Extract every line of the material below that contains the string "smallest". Matching is case-sensitive.

*** Material for this exercise ***

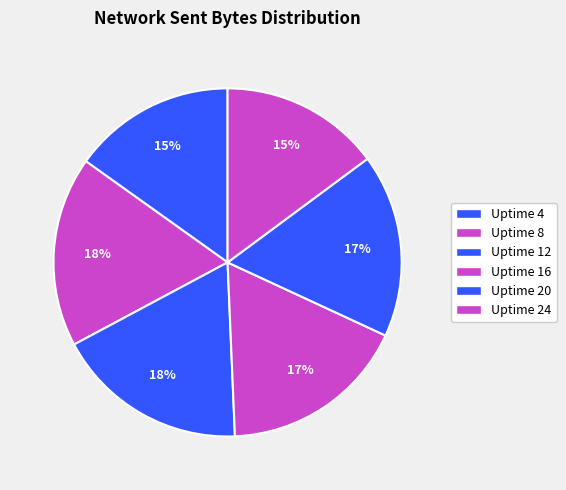

Which slice is the smallest?

Uptime 24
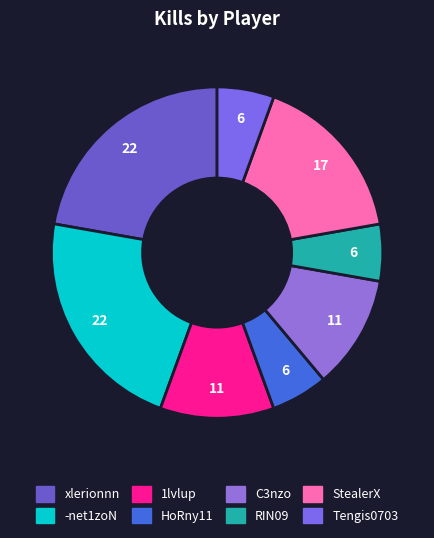

What is the largest slice in the pie chart?

xlerionnn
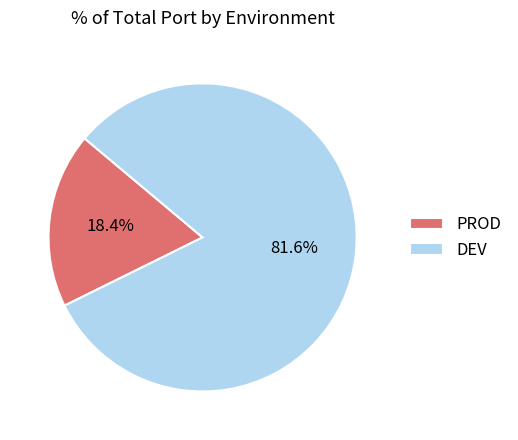

Is there a majority slice in this chart?

Yes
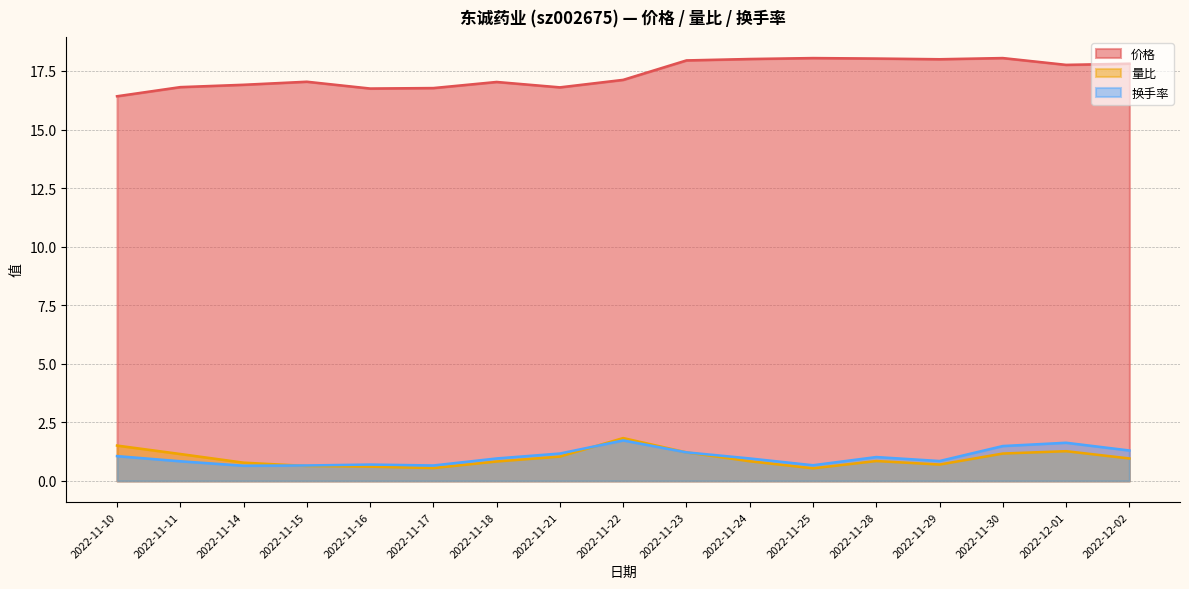

At 2022-11-18, list the series in order from smallest to largest.

量比, 换手率, 价格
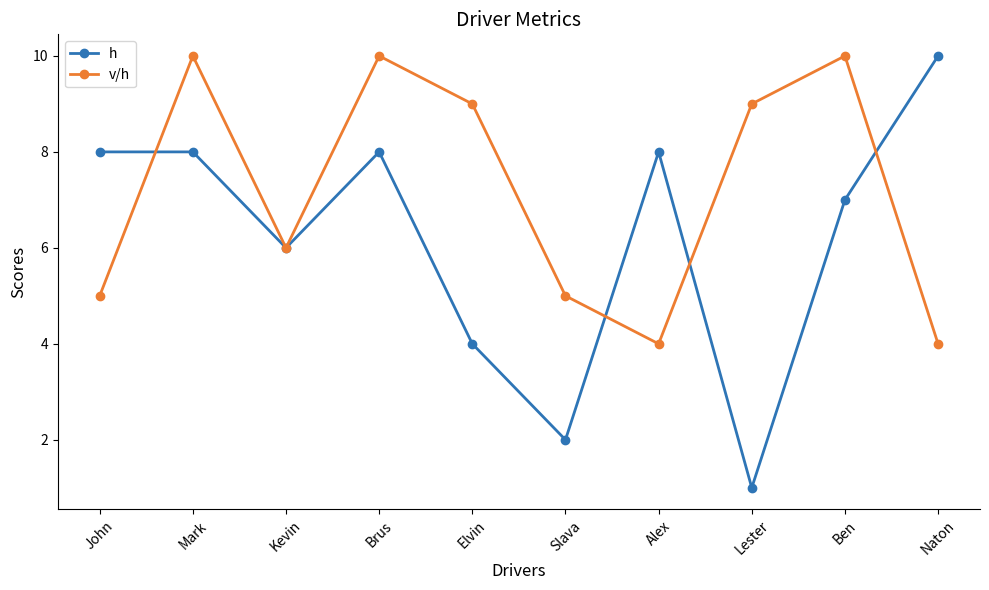

How many data points does each series have?

10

***

Response:
Which slice is the smallest?
At 2022-11-18, list the series in order from smallest to largest.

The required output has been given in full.